- **PROBLEM DESCRIPTION**: Every line in the data below has to be repeated exactly; no picture belongs in the result.

= Beginning of Section =

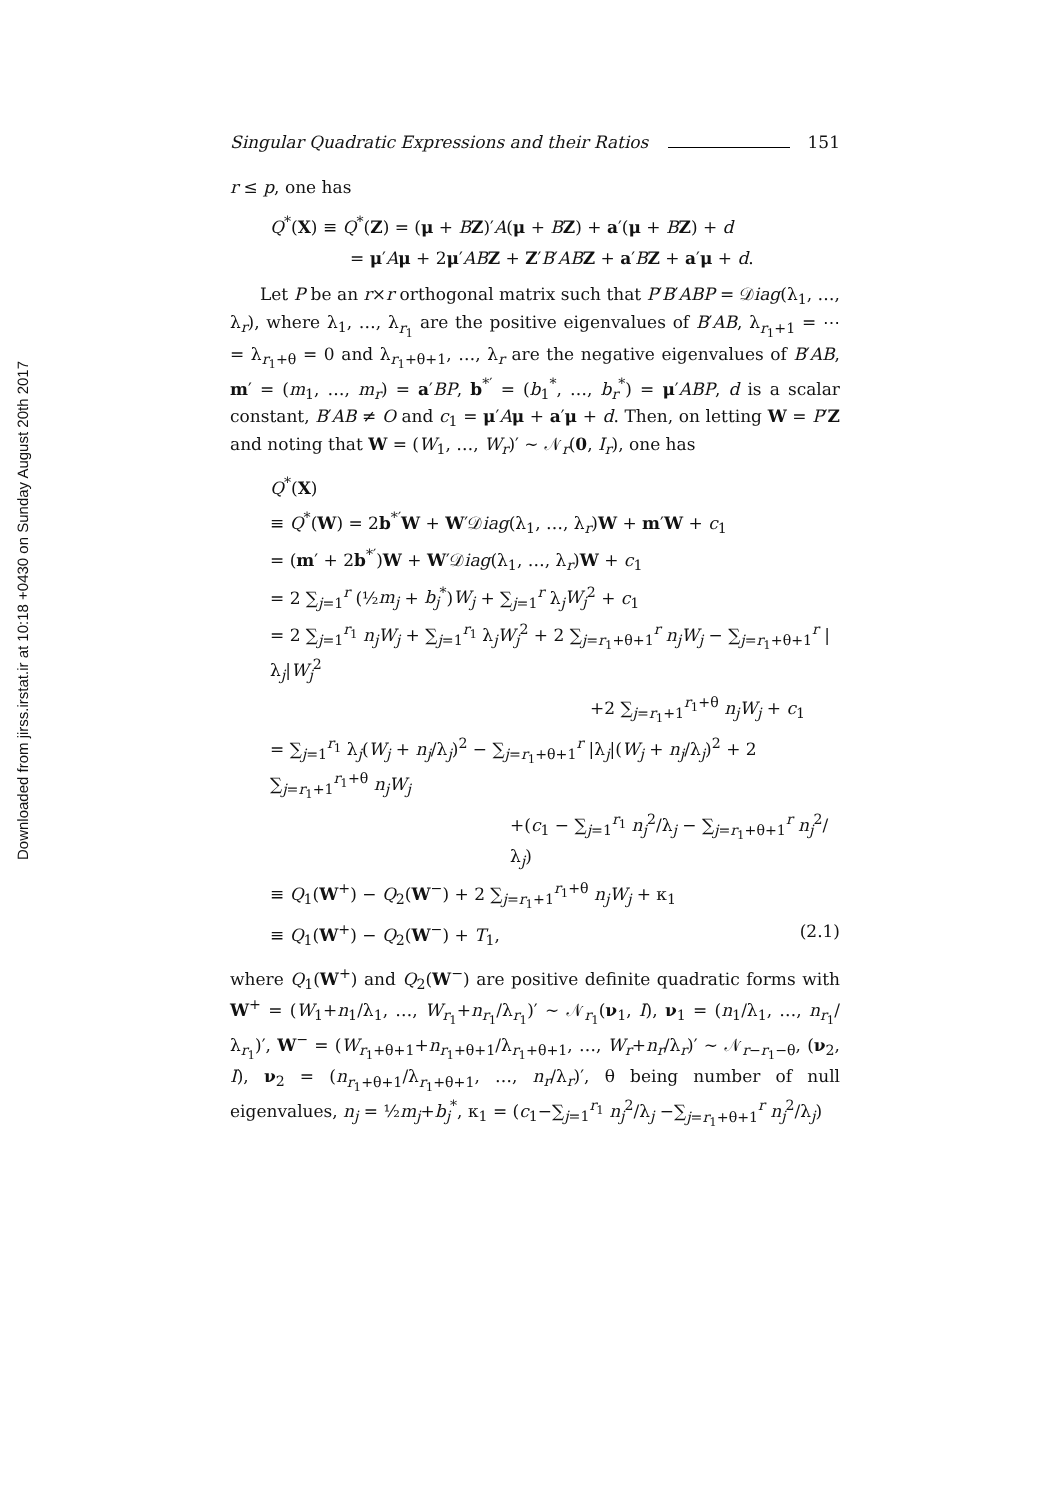Downloaded from jirss.irstat.ir at 10:18 +0430 on Sunday August 20th 2017
Singular Quadratic Expressions and their Ratios 151
r ≤ p, one has
Q<sup>*</sup>(X) ≡ Q<sup>*</sup>(Z) = (μ + BZ)′A(μ + BZ) + a′(μ + BZ) + d
= μ′Aμ + 2μ′AB Z + Z′B′AB Z + a′BZ + a′μ + d.
Let P be an r×r orthogonal matrix such that P′B′ABP = 𝒟iag(λ<sub>1</sub>, …, λ<sub>r</sub>), where λ<sub>1</sub>, …, λ<sub>r<sub>1</sub></sub> are the positive eigenvalues of B′AB, λ<sub>r<sub>1</sub>+1</sub> = ⋯ = λ<sub>r<sub>1</sub>+θ</sub> = 0 and λ<sub>r<sub>1</sub>+θ+1</sub>, …, λ<sub>r</sub> are the negative eigenvalues of B′AB, m′ = (m<sub>1</sub>, …, m<sub>r</sub>) = a′BP, b<sup>*′</sup> = (b<sub>1</sub><sup>*</sup>, …, b<sub>r</sub><sup>*</sup>) = μ′ABP, d is a scalar constant, B′AB ≠ O and c<sub>1</sub> = μ′Aμ + a′μ + d. Then, on letting W = P′Z and noting that W = (W<sub>1</sub>, …, W<sub>r</sub>)′ ∼ 𝒩<sub>r</sub>(0, I<sub>r</sub>), one has
Q<sup>*</sup>(X)
≡ Q<sup>*</sup>(W) = 2b<sup>*′</sup>W + W′𝒟iag(λ<sub>1</sub>, …, λ<sub>r</sub>)W + m′W + c<sub>1</sub>
= (m′ + 2b<sup>*′</sup>)W + W′𝒟iag(λ<sub>1</sub>, …, λ<sub>r</sub>)W + c<sub>1</sub>
= 2 ∑<sub>j=1</sub><sup>r</sup> (½m<sub>j</sub> + b<sub>j</sub><sup>*</sup>)W<sub>j</sub> + ∑<sub>j=1</sub><sup>r</sup> λ<sub>j</sub>W<sub>j</sub><sup>2</sup> + c<sub>1</sub>
= 2 ∑<sub>j=1</sub><sup>r<sub>1</sub></sup> n<sub>j</sub>W<sub>j</sub> + ∑<sub>j=1</sub><sup>r<sub>1</sub></sup> λ<sub>j</sub>W<sub>j</sub><sup>2</sup> + 2 ∑<sub>j=r<sub>1</sub>+θ+1</sub><sup>r</sup> n<sub>j</sub>W<sub>j</sub> − ∑<sub>j=r<sub>1</sub>+θ+1</sub><sup>r</sup> |λ<sub>j</sub>|W<sub>j</sub><sup>2</sup>
+2 ∑<sub>j=r<sub>1</sub>+1</sub><sup>r<sub>1</sub>+θ</sup> n<sub>j</sub>W<sub>j</sub> + c<sub>1</sub>
= ∑<sub>j=1</sub><sup>r<sub>1</sub></sup> λ<sub>j</sub>(W<sub>j</sub> + n<sub>j</sub>/λ<sub>j</sub>)<sup>2</sup> − ∑<sub>j=r<sub>1</sub>+θ+1</sub><sup>r</sup> |λ<sub>j</sub>|(W<sub>j</sub> + n<sub>j</sub>/λ<sub>j</sub>)<sup>2</sup> + 2 ∑<sub>j=r<sub>1</sub>+1</sub><sup>r<sub>1</sub>+θ</sup> n<sub>j</sub>W<sub>j</sub>
+(c<sub>1</sub> − ∑<sub>j=1</sub><sup>r<sub>1</sub></sup> n<sub>j</sub><sup>2</sup>/λ<sub>j</sub> − ∑<sub>j=r<sub>1</sub>+θ+1</sub><sup>r</sup> n<sub>j</sub><sup>2</sup>/λ<sub>j</sub>)
≡ Q<sub>1</sub>(W<sup>+</sup>) − Q<sub>2</sub>(W<sup>−</sup>) + 2 ∑<sub>j=r<sub>1</sub>+1</sub><sup>r<sub>1</sub>+θ</sup> n<sub>j</sub>W<sub>j</sub> + κ<sub>1</sub>
≡ Q<sub>1</sub>(W<sup>+</sup>) − Q<sub>2</sub>(W<sup>−</sup>) + T<sub>1</sub>, (2.1)
where Q<sub>1</sub>(W<sup>+</sup>) and Q<sub>2</sub>(W<sup>−</sup>) are positive definite quadratic forms with W<sup>+</sup> = (W<sub>1</sub>+n<sub>1</sub>/λ<sub>1</sub>, …, W<sub>r<sub>1</sub></sub>+n<sub>r<sub>1</sub></sub>/λ<sub>r<sub>1</sub></sub>)′ ∼ 𝒩<sub>r<sub>1</sub></sub>(ν<sub>1</sub>, I), ν<sub>1</sub> = (n<sub>1</sub>/λ<sub>1</sub>, …, n<sub>r<sub>1</sub></sub>/λ<sub>r<sub>1</sub></sub>)′, W<sup>−</sup> = (W<sub>r<sub>1</sub>+θ+1</sub>+n<sub>r<sub>1</sub>+θ+1</sub>/λ<sub>r<sub>1</sub>+θ+1</sub>, …, W<sub>r</sub>+n<sub>r</sub>/λ<sub>r</sub>)′ ∼ 𝒩<sub>r−r<sub>1</sub>−θ</sub>, (ν<sub>2</sub>, I), ν<sub>2</sub> = (n<sub>r<sub>1</sub>+θ+1</sub>/λ<sub>r<sub>1</sub>+θ+1</sub>, …, n<sub>r</sub>/λ<sub>r</sub>)′, θ being number of null eigenvalues, n<sub>j</sub> = ½m<sub>j</sub>+b<sub>j</sub><sup>*</sup>, κ<sub>1</sub> = (c<sub>1</sub>−∑<sub>j=1</sub><sup>r<sub>1</sub></sup> n<sub>j</sub><sup>2</sup>/λ<sub>j</sub> −∑<sub>j=r<sub>1</sub>+θ+1</sub><sup>r</sup> n<sub>j</sub><sup>2</sup>/λ<sub>j</sub>)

= End of Section =

- **ANSWER**:
Downloaded from jirss.irstat.ir at 10:18 +0430 on Sunday August 20th 2017
Singular Quadratic Expressions and their Ratios 151
r ≤ p, one has
Q<sup>*</sup>(X) ≡ Q<sup>*</sup>(Z) = (μ + BZ)′A(μ + BZ) + a′(μ + BZ) + d
= μ′Aμ + 2μ′AB Z + Z′B′AB Z + a′BZ + a′μ + d.
Let P be an r×r orthogonal matrix such that P′B′ABP = 𝒟iag(λ<sub>1</sub>, …, λ<sub>r</sub>), where λ<sub>1</sub>, …, λ<sub>r<sub>1</sub></sub> are the positive eigenvalues of B′AB, λ<sub>r<sub>1</sub>+1</sub> = ⋯ = λ<sub>r<sub>1</sub>+θ</sub> = 0 and λ<sub>r<sub>1</sub>+θ+1</sub>, …, λ<sub>r</sub> are the negative eigenvalues of B′AB, m′ = (m<sub>1</sub>, …, m<sub>r</sub>) = a′BP, b<sup>*′</sup> = (b<sub>1</sub><sup>*</sup>, …, b<sub>r</sub><sup>*</sup>) = μ′ABP, d is a scalar constant, B′AB ≠ O and c<sub>1</sub> = μ′Aμ + a′μ + d. Then, on letting W = P′Z and noting that W = (W<sub>1</sub>, …, W<sub>r</sub>)′ ∼ 𝒩<sub>r</sub>(0, I<sub>r</sub>), one has
Q<sup>*</sup>(X)
≡ Q<sup>*</sup>(W) = 2b<sup>*′</sup>W + W′𝒟iag(λ<sub>1</sub>, …, λ<sub>r</sub>)W + m′W + c<sub>1</sub>
= (m′ + 2b<sup>*′</sup>)W + W′𝒟iag(λ<sub>1</sub>, …, λ<sub>r</sub>)W + c<sub>1</sub>
= 2 ∑<sub>j=1</sub><sup>r</sup> (½m<sub>j</sub> + b<sub>j</sub><sup>*</sup>)W<sub>j</sub> + ∑<sub>j=1</sub><sup>r</sup> λ<sub>j</sub>W<sub>j</sub><sup>2</sup> + c<sub>1</sub>
= 2 ∑<sub>j=1</sub><sup>r<sub>1</sub></sup> n<sub>j</sub>W<sub>j</sub> + ∑<sub>j=1</sub><sup>r<sub>1</sub></sup> λ<sub>j</sub>W<sub>j</sub><sup>2</sup> + 2 ∑<sub>j=r<sub>1</sub>+θ+1</sub><sup>r</sup> n<sub>j</sub>W<sub>j</sub> − ∑<sub>j=r<sub>1</sub>+θ+1</sub><sup>r</sup> |λ<sub>j</sub>|W<sub>j</sub><sup>2</sup>
+2 ∑<sub>j=r<sub>1</sub>+1</sub><sup>r<sub>1</sub>+θ</sup> n<sub>j</sub>W<sub>j</sub> + c<sub>1</sub>
= ∑<sub>j=1</sub><sup>r<sub>1</sub></sup> λ<sub>j</sub>(W<sub>j</sub> + n<sub>j</sub>/λ<sub>j</sub>)<sup>2</sup> − ∑<sub>j=r<sub>1</sub>+θ+1</sub><sup>r</sup> |λ<sub>j</sub>|(W<sub>j</sub> + n<sub>j</sub>/λ<sub>j</sub>)<sup>2</sup> + 2 ∑<sub>j=r<sub>1</sub>+1</sub><sup>r<sub>1</sub>+θ</sup> n<sub>j</sub>W<sub>j</sub>
+(c<sub>1</sub> − ∑<sub>j=1</sub><sup>r<sub>1</sub></sup> n<sub>j</sub><sup>2</sup>/λ<sub>j</sub> − ∑<sub>j=r<sub>1</sub>+θ+1</sub><sup>r</sup> n<sub>j</sub><sup>2</sup>/λ<sub>j</sub>)
≡ Q<sub>1</sub>(W<sup>+</sup>) − Q<sub>2</sub>(W<sup>−</sup>) + 2 ∑<sub>j=r<sub>1</sub>+1</sub><sup>r<sub>1</sub>+θ</sup> n<sub>j</sub>W<sub>j</sub> + κ<sub>1</sub>
≡ Q<sub>1</sub>(W<sup>+</sup>) − Q<sub>2</sub>(W<sup>−</sup>) + T<sub>1</sub>, (2.1)
where Q<sub>1</sub>(W<sup>+</sup>) and Q<sub>2</sub>(W<sup>−</sup>) are positive definite quadratic forms with W<sup>+</sup> = (W<sub>1</sub>+n<sub>1</sub>/λ<sub>1</sub>, …, W<sub>r<sub>1</sub></sub>+n<sub>r<sub>1</sub></sub>/λ<sub>r<sub>1</sub></sub>)′ ∼ 𝒩<sub>r<sub>1</sub></sub>(ν<sub>1</sub>, I), ν<sub>1</sub> = (n<sub>1</sub>/λ<sub>1</sub>, …, n<sub>r<sub>1</sub></sub>/λ<sub>r<sub>1</sub></sub>)′, W<sup>−</sup> = (W<sub>r<sub>1</sub>+θ+1</sub>+n<sub>r<sub>1</sub>+θ+1</sub>/λ<sub>r<sub>1</sub>+θ+1</sub>, …, W<sub>r</sub>+n<sub>r</sub>/λ<sub>r</sub>)′ ∼ 𝒩<sub>r−r<sub>1</sub>−θ</sub>, (ν<sub>2</sub>, I), ν<sub>2</sub> = (n<sub>r<sub>1</sub>+θ+1</sub>/λ<sub>r<sub>1</sub>+θ+1</sub>, …, n<sub>r</sub>/λ<sub>r</sub>)′, θ being number of null eigenvalues, n<sub>j</sub> = ½m<sub>j</sub>+b<sub>j</sub><sup>*</sup>, κ<sub>1</sub> = (c<sub>1</sub>−∑<sub>j=1</sub><sup>r<sub>1</sub></sup> n<sub>j</sub><sup>2</sup>/λ<sub>j</sub> −∑<sub>j=r<sub>1</sub>+θ+1</sub><sup>r</sup> n<sub>j</sub><sup>2</sup>/λ<sub>j</sub>)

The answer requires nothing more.